There is hardly any data on vaccination timeliness in Uganda, but findings from studies having assessed timeliness elsewhere indicate that timely vaccination is often far from optimal [3], [6], [7], [8], [9] and [11]. This strengthens the argument to monitor not only whether children are vaccinated, but also
when they receive the recommended SRT1720 concentration vaccines. Despite gradual improvements in vaccination coverage and a large reduction in measles, pertussis and tetanus mortality, in 2008, these diseases were still responsible for about 4% of the child mortality globally, and nearly 6% of around 190 000 child deaths in Uganda [20]. These deaths are vaccine preventable, and diseases such as measles can potentially be eliminated with vaccination [21] and [22]. A coverage rate of measles vaccine exceeding 95% has been indicated as a necessary level when aiming for elimination [23] and [24]. This study population had measles vaccine coverage far below this threshold (80% coverage, and 56% received the measles vaccine within the recommended time period). This leaves
many children susceptible to diseases after their maternal antibodies drop to levels insufficient to protect them [1], [2] and [3]. For the BCG vaccine, it has been suggested that late administration may have an adverse impact [5]. There may also be indirect effects of timing selleck chemicals of immunisation, but larger studies are needed before conclusions about these potential effects can be made [10]. For the measles vaccine, it can be argued that early vaccination which was given to 12% in this study is an advantage, but this will then require re-immunisation as evoked immune responses are weakened [23], [25] and [26]. In addition, severely immunocompromised children may develop active measles disease caused by the measles vaccination, which complicates immunisation assessment of some HIV-positive children [27]. Vitamin A was in this
study given to nearly half of the babies already in the neonatal period.
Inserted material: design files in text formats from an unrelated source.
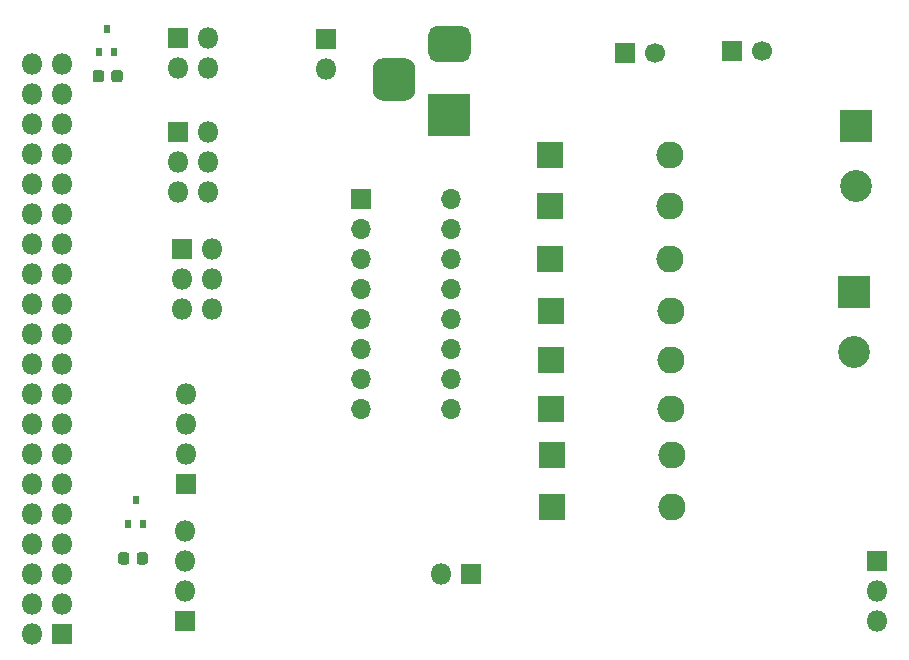
<source format=gbr>
%TF.GenerationSoftware,KiCad,Pcbnew,(5.1.6)-1*%
%TF.CreationDate,2021-05-14T12:36:34+02:00*%
%TF.ProjectId,nano1,6e616e6f-312e-46b6-9963-61645f706362,rev?*%
%TF.SameCoordinates,Original*%
%TF.FileFunction,Soldermask,Bot*%
%TF.FilePolarity,Negative*%
%FSLAX46Y46*%
G04 Gerber Fmt 4.6, Leading zero omitted, Abs format (unit mm)*
G04 Created by KiCad (PCBNEW (5.1.6)-1) date 2021-05-14 12:36:34*
%MOMM*%
%LPD*%
G01*
G04 APERTURE LIST*
%ADD10O,1.800000X1.800000*%
%ADD11R,1.800000X1.800000*%
%ADD12R,0.550000X0.800000*%
%ADD13C,2.700000*%
%ADD14R,2.700000X2.700000*%
%ADD15R,3.600000X3.600000*%
%ADD16R,1.700000X1.700000*%
%ADD17C,1.700000*%
%ADD18R,2.300000X2.300000*%
%ADD19O,2.300000X2.300000*%
%ADD20O,1.700000X1.700000*%
G04 APERTURE END LIST*
D10*
%TO.C,J12*%
X133807200Y-90114120D03*
D11*
X136347200Y-90114120D03*
%TD*%
D10*
%TO.C,J11*%
X124028200Y-47320200D03*
D11*
X124028200Y-44780200D03*
%TD*%
%TO.C,R6*%
G36*
G01*
X107385840Y-88496830D02*
X107385840Y-89059330D01*
G75*
G02*
X107142090Y-89303080I-243750J0D01*
G01*
X106654590Y-89303080D01*
G75*
G02*
X106410840Y-89059330I0J243750D01*
G01*
X106410840Y-88496830D01*
G75*
G02*
X106654590Y-88253080I243750J0D01*
G01*
X107142090Y-88253080D01*
G75*
G02*
X107385840Y-88496830I0J-243750D01*
G01*
G37*
G36*
G01*
X108960840Y-88496830D02*
X108960840Y-89059330D01*
G75*
G02*
X108717090Y-89303080I-243750J0D01*
G01*
X108229590Y-89303080D01*
G75*
G02*
X107985840Y-89059330I0J243750D01*
G01*
X107985840Y-88496830D01*
G75*
G02*
X108229590Y-88253080I243750J0D01*
G01*
X108717090Y-88253080D01*
G75*
G02*
X108960840Y-88496830I0J-243750D01*
G01*
G37*
%TD*%
%TO.C,R5*%
G36*
G01*
X105242080Y-47673950D02*
X105242080Y-48236450D01*
G75*
G02*
X104998330Y-48480200I-243750J0D01*
G01*
X104510830Y-48480200D01*
G75*
G02*
X104267080Y-48236450I0J243750D01*
G01*
X104267080Y-47673950D01*
G75*
G02*
X104510830Y-47430200I243750J0D01*
G01*
X104998330Y-47430200D01*
G75*
G02*
X105242080Y-47673950I0J-243750D01*
G01*
G37*
G36*
G01*
X106817080Y-47673950D02*
X106817080Y-48236450D01*
G75*
G02*
X106573330Y-48480200I-243750J0D01*
G01*
X106085830Y-48480200D01*
G75*
G02*
X105842080Y-48236450I0J243750D01*
G01*
X105842080Y-47673950D01*
G75*
G02*
X106085830Y-47430200I243750J0D01*
G01*
X106573330Y-47430200D01*
G75*
G02*
X106817080Y-47673950I0J-243750D01*
G01*
G37*
%TD*%
D12*
%TO.C,Q2*%
X107914440Y-83861400D03*
X107264440Y-85861400D03*
X108564440Y-85861400D03*
%TD*%
%TO.C,Q1*%
X105450640Y-43927520D03*
X104800640Y-45927520D03*
X106100640Y-45927520D03*
%TD*%
D10*
%TO.C,J10*%
X112100360Y-86476840D03*
X112100360Y-89016840D03*
X112100360Y-91556840D03*
D11*
X112100360Y-94096840D03*
%TD*%
D10*
%TO.C,J9*%
X170703240Y-94066360D03*
X170703240Y-91526360D03*
D11*
X170703240Y-88986360D03*
%TD*%
D10*
%TO.C,J3*%
X114345720Y-67670680D03*
X111805720Y-67670680D03*
X114345720Y-65130680D03*
X111805720Y-65130680D03*
X114345720Y-62590680D03*
D11*
X111805720Y-62590680D03*
%TD*%
D10*
%TO.C,J1*%
X99161600Y-46893480D03*
X101701600Y-46893480D03*
X99161600Y-49433480D03*
X101701600Y-49433480D03*
X99161600Y-51973480D03*
X101701600Y-51973480D03*
X99161600Y-54513480D03*
X101701600Y-54513480D03*
X99161600Y-57053480D03*
X101701600Y-57053480D03*
X99161600Y-59593480D03*
X101701600Y-59593480D03*
X99161600Y-62133480D03*
X101701600Y-62133480D03*
X99161600Y-64673480D03*
X101701600Y-64673480D03*
X99161600Y-67213480D03*
X101701600Y-67213480D03*
X99161600Y-69753480D03*
X101701600Y-69753480D03*
X99161600Y-72293480D03*
X101701600Y-72293480D03*
X99161600Y-74833480D03*
X101701600Y-74833480D03*
X99161600Y-77373480D03*
X101701600Y-77373480D03*
X99161600Y-79913480D03*
X101701600Y-79913480D03*
X99161600Y-82453480D03*
X101701600Y-82453480D03*
X99161600Y-84993480D03*
X101701600Y-84993480D03*
X99161600Y-87533480D03*
X101701600Y-87533480D03*
X99161600Y-90073480D03*
X101701600Y-90073480D03*
X99161600Y-92613480D03*
X101701600Y-92613480D03*
X99161600Y-95153480D03*
D11*
X101701600Y-95153480D03*
%TD*%
D13*
%TO.C,J7*%
X168711880Y-71292720D03*
D14*
X168711880Y-66212720D03*
%TD*%
D13*
%TO.C,J6*%
X168935400Y-57221120D03*
D14*
X168935400Y-52141120D03*
%TD*%
D10*
%TO.C,J8*%
X112181640Y-74843640D03*
X112181640Y-77383640D03*
X112181640Y-79923640D03*
D11*
X112181640Y-82463640D03*
%TD*%
%TO.C,J5*%
G36*
G01*
X128882840Y-46431800D02*
X130682840Y-46431800D01*
G75*
G02*
X131582840Y-47331800I0J-900000D01*
G01*
X131582840Y-49131800D01*
G75*
G02*
X130682840Y-50031800I-900000J0D01*
G01*
X128882840Y-50031800D01*
G75*
G02*
X127982840Y-49131800I0J900000D01*
G01*
X127982840Y-47331800D01*
G75*
G02*
X128882840Y-46431800I900000J0D01*
G01*
G37*
G36*
G01*
X133457840Y-43681800D02*
X135507840Y-43681800D01*
G75*
G02*
X136282840Y-44456800I0J-775000D01*
G01*
X136282840Y-46006800D01*
G75*
G02*
X135507840Y-46781800I-775000J0D01*
G01*
X133457840Y-46781800D01*
G75*
G02*
X132682840Y-46006800I0J775000D01*
G01*
X132682840Y-44456800D01*
G75*
G02*
X133457840Y-43681800I775000J0D01*
G01*
G37*
D15*
X134482840Y-51231800D03*
%TD*%
D16*
%TO.C,C2*%
X158424880Y-45811440D03*
D17*
X160924880Y-45811440D03*
%TD*%
D18*
%TO.C,D8*%
X143154400Y-84419440D03*
D19*
X153314400Y-84419440D03*
%TD*%
D18*
%TO.C,D7*%
X143154400Y-80070960D03*
D19*
X153314400Y-80070960D03*
%TD*%
D18*
%TO.C,D6*%
X143068040Y-76154280D03*
D19*
X153228040Y-76154280D03*
%TD*%
D18*
%TO.C,D5*%
X143068040Y-71978520D03*
D19*
X153228040Y-71978520D03*
%TD*%
D18*
%TO.C,D4*%
X143068040Y-67802760D03*
D19*
X153228040Y-67802760D03*
%TD*%
D18*
%TO.C,D3*%
X142981680Y-63454280D03*
D19*
X153141680Y-63454280D03*
%TD*%
D18*
%TO.C,D2*%
X143012160Y-58978800D03*
D19*
X153172160Y-58978800D03*
%TD*%
D18*
%TO.C,D1*%
X142956280Y-54665880D03*
D19*
X153116280Y-54665880D03*
%TD*%
D16*
%TO.C,C1*%
X149367240Y-45958760D03*
D17*
X151867240Y-45958760D03*
%TD*%
D20*
%TO.C,U1*%
X134574280Y-58364120D03*
X126954280Y-76144120D03*
X134574280Y-60904120D03*
X126954280Y-73604120D03*
X134574280Y-63444120D03*
X126954280Y-71064120D03*
X134574280Y-65984120D03*
X126954280Y-68524120D03*
X134574280Y-68524120D03*
X126954280Y-65984120D03*
X134574280Y-71064120D03*
X126954280Y-63444120D03*
X134574280Y-73604120D03*
X126954280Y-60904120D03*
X134574280Y-76144120D03*
D16*
X126954280Y-58364120D03*
%TD*%
D10*
%TO.C,J4*%
X114020600Y-47259240D03*
X111480600Y-47259240D03*
X114020600Y-44719240D03*
D11*
X111480600Y-44719240D03*
%TD*%
D10*
%TO.C,J2*%
X114020600Y-57734200D03*
X111480600Y-57734200D03*
X114020600Y-55194200D03*
X111480600Y-55194200D03*
X114020600Y-52654200D03*
D11*
X111480600Y-52654200D03*
%TD*%
M02*

</source>
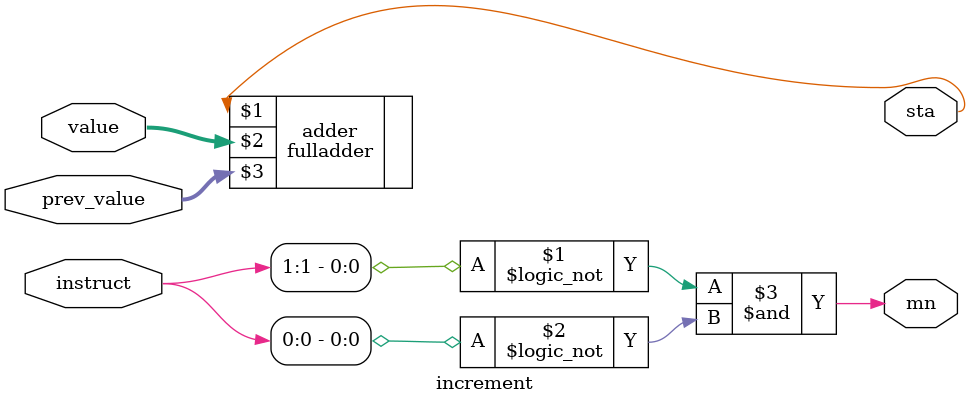
<source format=v>

`timescale 1ns / 1ns

`include "two_bit_fa.v"

module increment(value, sta, mn, prev_value, instruct);

//−−−−−−−−−−−−−Input Ports−−−−−−−−−−−−−−−−−−−−−−−−−−−−−

input [1:0] instruct; 	//input a 2 bit register from JNO
input [1:0] prev_value;

//−−−−−−−−−−−−−Output Ports−−−−−−−−−−−−−−−−−−−−−−−−−−−−

inout [1:0] value;
output sta;
output mn;

//−−−−−−−−−−−−−Input ports Data Type−−−−−−−−−−−−−−−−−−−
// By rule all the input ports should be wires
wire [1:0] instruct;
wire [1:0] clk;
wire [1:0] prev_value;

//−−−−−−−−−−−−−Output Ports Data Type−−−−−−−−−−−−−−−−−−
// Output port can be a storage element (reg) or a wire
wire [1:0] value;
wire sta;
wire mn;

//−−−−−−−−−−−−−Intermediate Wires----−−−−−−−−−−−−−−−−−−


//−−−−−−----−-−−−−−−Instructions---−−−−−−−−−−−−−−−--−−−


and (mn, !instruct[1], !instruct[0]);
fulladder adder(sta, value, prev_value);

endmodule
</source>
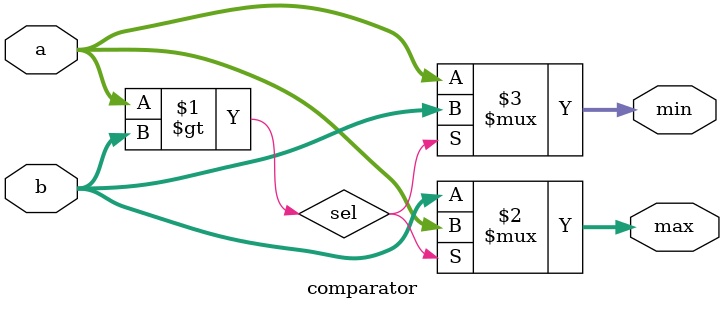
<source format=v>
`timescale 1ns / 1ps


module comparator(
     input [3:0] a, b,
     output [3:0] max, min
    );
    wire sel;
    assign sel=a>b;
    
    assign max=sel?a:b;
    assign min=sel?b:a;
    
endmodule

</source>
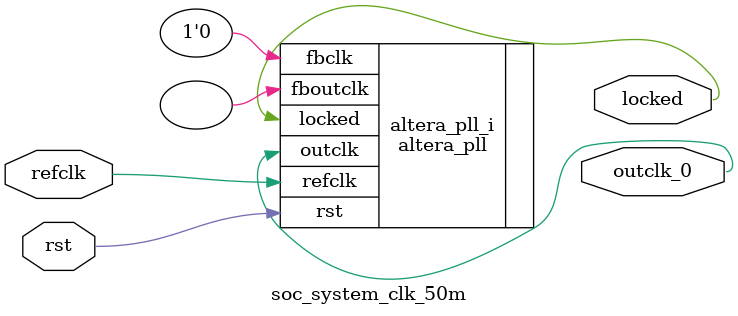
<source format=v>
`timescale 1ns/10ps
module  soc_system_clk_50m(

	// interface 'refclk'
	input wire refclk,

	// interface 'reset'
	input wire rst,

	// interface 'outclk0'
	output wire outclk_0,

	// interface 'locked'
	output wire locked
);

	altera_pll #(
		.fractional_vco_multiplier("false"),
		.reference_clock_frequency("50.0 MHz"),
		.operation_mode("direct"),
		.number_of_clocks(1),
		.output_clock_frequency0("100.000000 MHz"),
		.phase_shift0("0 ps"),
		.duty_cycle0(50),
		.output_clock_frequency1("0 MHz"),
		.phase_shift1("0 ps"),
		.duty_cycle1(50),
		.output_clock_frequency2("0 MHz"),
		.phase_shift2("0 ps"),
		.duty_cycle2(50),
		.output_clock_frequency3("0 MHz"),
		.phase_shift3("0 ps"),
		.duty_cycle3(50),
		.output_clock_frequency4("0 MHz"),
		.phase_shift4("0 ps"),
		.duty_cycle4(50),
		.output_clock_frequency5("0 MHz"),
		.phase_shift5("0 ps"),
		.duty_cycle5(50),
		.output_clock_frequency6("0 MHz"),
		.phase_shift6("0 ps"),
		.duty_cycle6(50),
		.output_clock_frequency7("0 MHz"),
		.phase_shift7("0 ps"),
		.duty_cycle7(50),
		.output_clock_frequency8("0 MHz"),
		.phase_shift8("0 ps"),
		.duty_cycle8(50),
		.output_clock_frequency9("0 MHz"),
		.phase_shift9("0 ps"),
		.duty_cycle9(50),
		.output_clock_frequency10("0 MHz"),
		.phase_shift10("0 ps"),
		.duty_cycle10(50),
		.output_clock_frequency11("0 MHz"),
		.phase_shift11("0 ps"),
		.duty_cycle11(50),
		.output_clock_frequency12("0 MHz"),
		.phase_shift12("0 ps"),
		.duty_cycle12(50),
		.output_clock_frequency13("0 MHz"),
		.phase_shift13("0 ps"),
		.duty_cycle13(50),
		.output_clock_frequency14("0 MHz"),
		.phase_shift14("0 ps"),
		.duty_cycle14(50),
		.output_clock_frequency15("0 MHz"),
		.phase_shift15("0 ps"),
		.duty_cycle15(50),
		.output_clock_frequency16("0 MHz"),
		.phase_shift16("0 ps"),
		.duty_cycle16(50),
		.output_clock_frequency17("0 MHz"),
		.phase_shift17("0 ps"),
		.duty_cycle17(50),
		.pll_type("General"),
		.pll_subtype("General")
	) altera_pll_i (
		.rst	(rst),
		.outclk	({outclk_0}),
		.locked	(locked),
		.fboutclk	( ),
		.fbclk	(1'b0),
		.refclk	(refclk)
	);
endmodule


</source>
There is good Phosphoprotein phosphatase evidence of a beneficial effect on mortality from vitamin A supplementation between the age of 6 months and 5 years, but conflicting evidence when given early in infancy [28], [29], [30], [31] and [32]. The information on vitamin A from this study exemplifies how self-reported data can differ from recorded data, with an absolute discrepancy of 10%. As it may be difficult to remember whether a capsule was given to the child several months ago, we assume that the prospectively collected data from the health cards is of better quality. The fact that many lost their health cards, further complicates the decision for health personnel on whether the children should give a vaccine or vitamin A dose when they come for a visit to the health clinic. These issues are likely to remain unsolved as long as only paper-based records are used as they are today.